The stories are interwoven with music throughout. As composer for Dreaming the Night Field, Stacey Blythe has taken the words of traditional Welsh songs and created new music for voice, harp, accordion and percussion. Lynne Denman’s voice is pure and sweet and when she and Blythe sing in harmony the blend is exquisite. Overall the music is an eclectic mix, mainly folk-based, but sometimes pushing into discord and discomfort to mirror anguish in the stories, and at one point there is a brilliant outburst of edgy bluesy jazz.
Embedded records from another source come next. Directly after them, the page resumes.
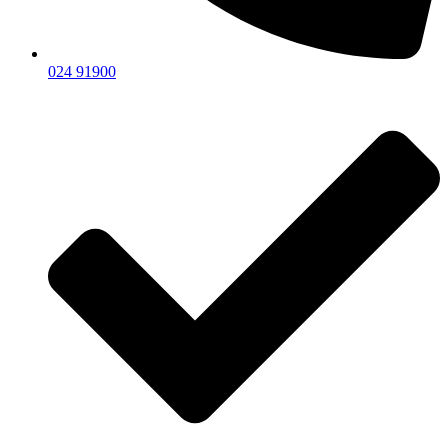
024 91900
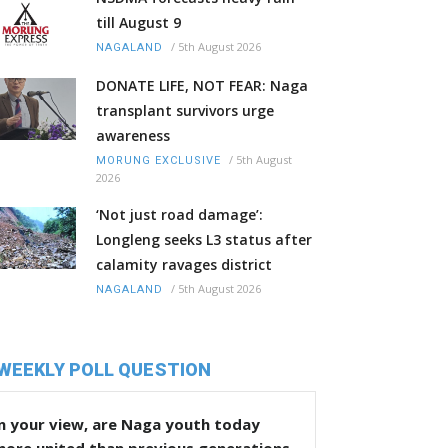
till August 9
/
5th August 2026
NAGALAND
DONATE LIFE, NOT FEAR: Naga
transplant survivors urge
awareness
/
5th August
MORUNG EXCLUSIVE
2026
‘Not just road damage’:
Longleng seeks L3 status after
calamity ravages district
/
5th August 2026
NAGALAND
WEEKLY POLL QUESTION
n your view, are Naga youth today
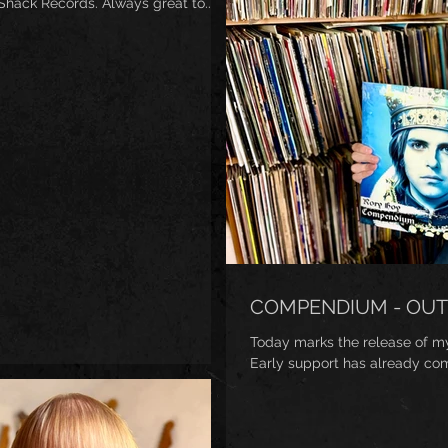
ack Records. Always great to...
COMPENDIUM - OUT
Today marks the release of m
Early support has already co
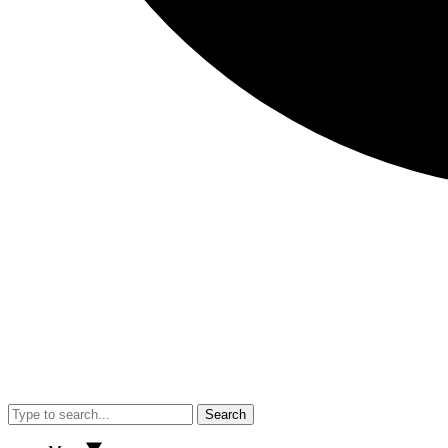
Search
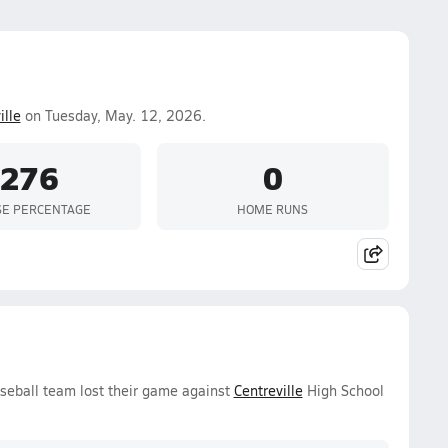
ille
on Tuesday, May. 12, 2026.
.276
0
SE PERCENTAGE
HOME RUNS
seball team lost their game against
Centreville
High School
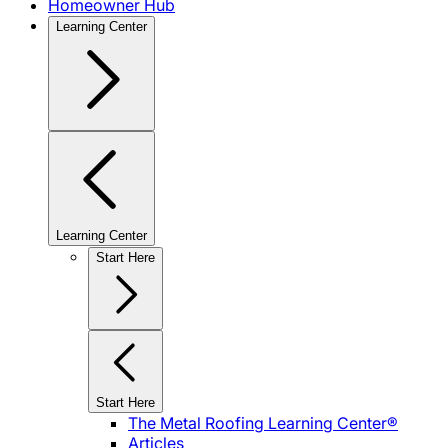
Homeowner Hub
Learning Center
Learning Center
Start Here
Start Here
The Metal Roofing Learning Center®
Articles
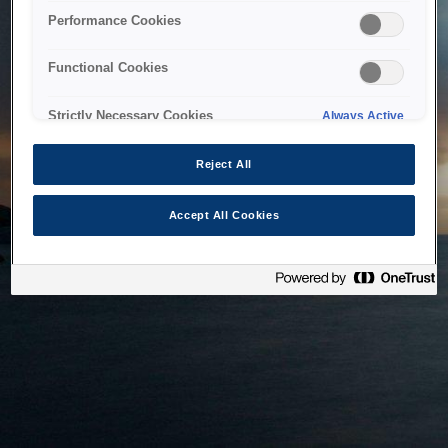
bringing the system back as soon as possible. Please check
Performance Cookies
back in a little while.
Functional Cookies
Home
Strictly Necessary Cookies
Always Active
Reject All
Accept All Cookies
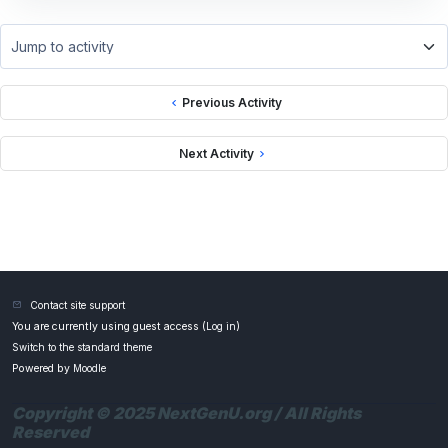
Jump to activity
Previous Activity
Next Activity
Contact site support
You are currently using guest access (
Log in
)
Switch to the standard theme
Powered by
Moodle
Copyright © 2025 NextGenU.org / All Rights
Reserved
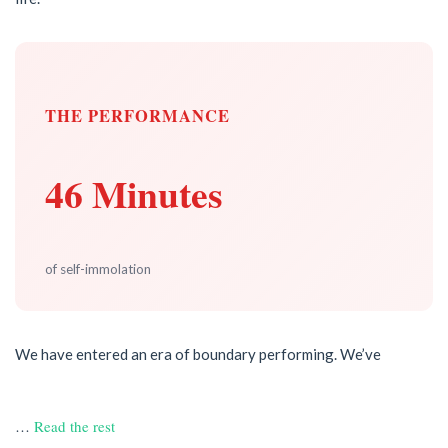
THE PERFORMANCE
46 Minutes
of self-immolation
We have entered an era of boundary performing. We’ve
…
Read the rest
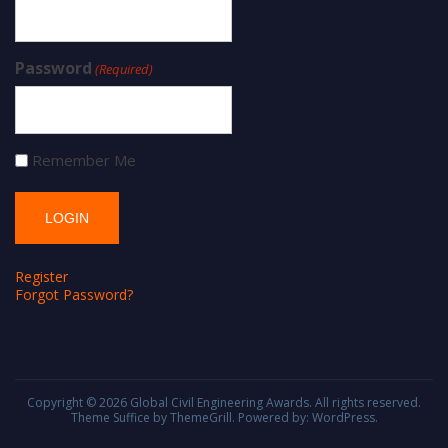
Password
(Required)
Remember Me
Register
Forgot Password?
Copyright © 2026
Global Civil Engineering Awards
. All rights reserved.
Theme
Suffice
by ThemeGrill. Powered by:
WordPress
.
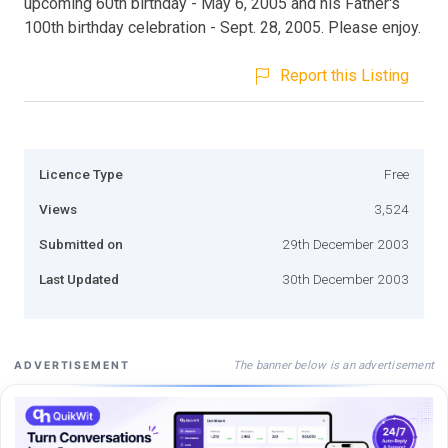
upcoming 60th birthday - May 6, 2005 and his Father's
100th birthday celebration - Sept. 28, 2005. Please enjoy.
Report this Listing
Licence Type
Free
Views
3,524
Submitted on
29th December 2003
Last Updated
30th December 2003
The banner below is an advertisement
ADVERTISEMENT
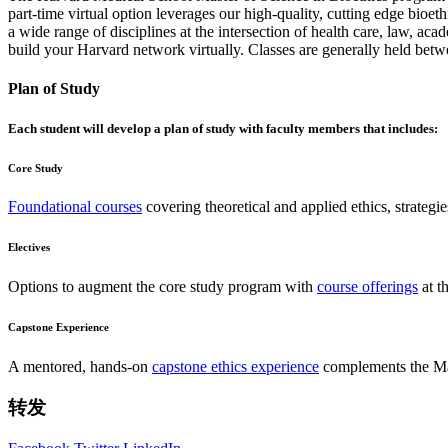
part-time virtual option leverages our high-quality, cutting edge bioet
a wide range of disciplines at the intersection of health care, law, a
build your Harvard network virtually. Classes are generally held be
Plan of Study
Each student will develop a plan of study with faculty members that includes:
Core Study
Foundational courses
covering theoretical and applied ethics, strategie
Electives
Options to augment the core study program with
course offerings
at t
Capstone Experience
A mentored, hands-on
capstone ethics experience
complements the Mast
转发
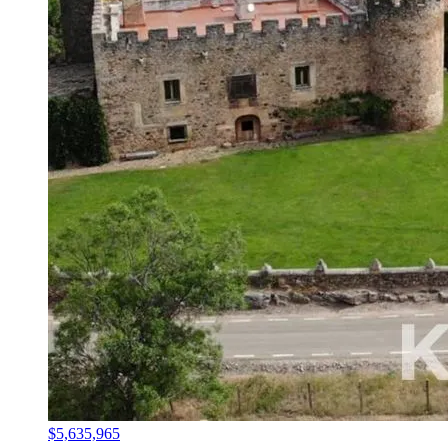
$5,635,965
The trio of performers have an easy relationship on stage, obviously born out of their long experience of working together, but sometimes in this performance the dramatic tension flagged. This was not helped by sound balance issues. During the first half I was sitting in the circle of the Richard Burton Theatre. How much the balance problems were a feature of the acoustics of that space, how much to do with the way the performers were miked I do not know. Whichever, the result was a distancing of the sound. People sitting near the front of the stalls reported no problems and certainly I found the sound more immediate when I moved downstairs for the second half. However there is still an issue of balance when, as happens for substantial sections, there is spoken English together with sung Welsh, creating for me an aural confusion. Also, in the absence of English translations in the programme, for those of us without a good understanding of Welsh much of the music can only be impressionistic. I found that those sections where English as well as Welsh words were sung came into sharper focus for me.
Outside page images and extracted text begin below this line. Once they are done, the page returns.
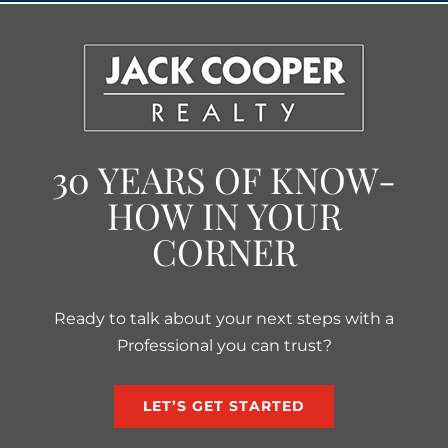
30 YEARS OF KNOW-
HOW IN YOUR
CORNER
Ready to talk about your next steps with a
Professional you can trust?
LET’S GET STARTED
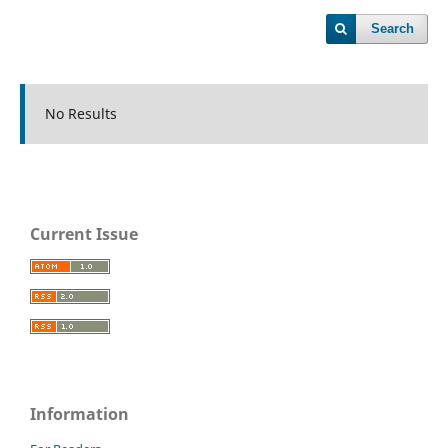
Search
No Results
Current Issue
Information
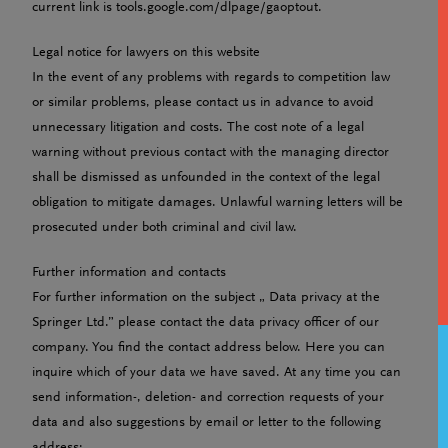
current link is tools.google.com/dlpage/gaoptout.
Legal notice for lawyers on this website
In the event of any problems with regards to competition law
or similar problems, please contact us in advance to avoid
unnecessary litigation and costs. The cost note of a legal
warning without previous contact with the managing director
shall be dismissed as unfounded in the context of the legal
obligation to mitigate damages. Unlawful warning letters will be
prosecuted under both criminal and civil law.
Further information and contacts
For further information on the subject „ Data privacy at the
Springer Ltd.” please contact the data privacy officer of our
company. You find the contact address below. Here you can
inquire which of your data we have saved. At any time you can
send information-, deletion- and correction requests of your
data and also suggestions by email or letter to the following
The set is bare apart from an array of sticks, an installation created by designer Sophia Clist in collaboration with the performers, around and through which they move. The lighting design by Gethin Stacey employs the shadows of these sticks to pleasing effect, but one which could have been developed further I felt. The sticks may also be of immense significance to the creative team, but at least in this formal theatre space they failed in their supposed role of linking the audience to the action. Maybe they work better in that respect in smaller venues, and when the performance takes place in the round rather than in this proscenium-arch theatre space.
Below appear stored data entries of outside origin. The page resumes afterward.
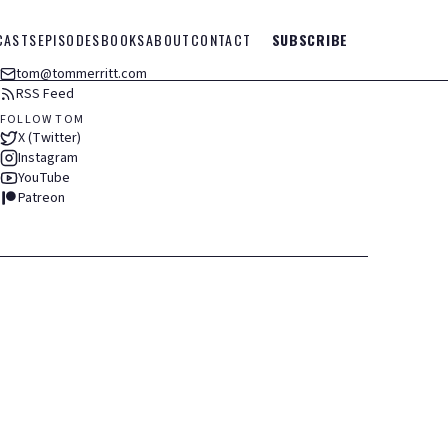
CASTS
EPISODES
BOOKS
ABOUT
CONTACT
SUBSCRIBE
tom@tommerritt.com
RSS Feed
FOLLOW TOM
X (Twitter)
Instagram
YouTube
Patreon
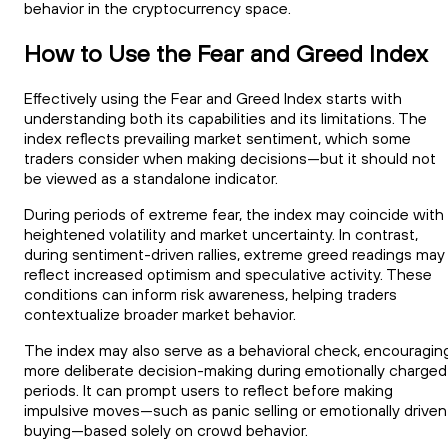
behavior in the cryptocurrency space.
How to Use the Fear and Greed Index
Effectively using the Fear and Greed Index starts with
understanding both its capabilities and its limitations. The
index reflects prevailing market sentiment, which some
traders consider when making decisions—but it should not
be viewed as a standalone indicator.
During periods of extreme fear, the index may coincide with
heightened volatility and market uncertainty. In contrast,
during sentiment-driven rallies, extreme greed readings may
reflect increased optimism and speculative activity. These
conditions can inform risk awareness, helping traders
contextualize broader market behavior.
The index may also serve as a behavioral check, encouragin
more deliberate decision-making during emotionally charged
periods. It can prompt users to reflect before making
impulsive moves—such as panic selling or emotionally driven
buying—based solely on crowd behavior.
From the enthusiastic audience reaction at the end of this performance, it was clear that many were more engaged in it than I was. I suspect that the dichotomy was between those who were looking for traditional storytelling, with its informality and asides – who got what they wanted – and those of us who sought the dramatic engagement of theatre, which this was not. Given the magical elements and theatrical possibilities of the stories of The Mabinogion, that was, for me, a disappointment.

***

Cath Barton, a regular contributor to Wales Arts Review, is an English writer who lives in Wales. She won the New Welsh Writing AmeriCymru Prize for the Novella for The Plankton Collector, which will be published in 2018 by New Welsh Review under their Rarebyte imprint. She is working on a collection of short stories inspired by the works of Hieronymus Bosch, the first of which, The Wood has Ears, The Field has Eyes, is included in issue 8 of The Lonely Crowd.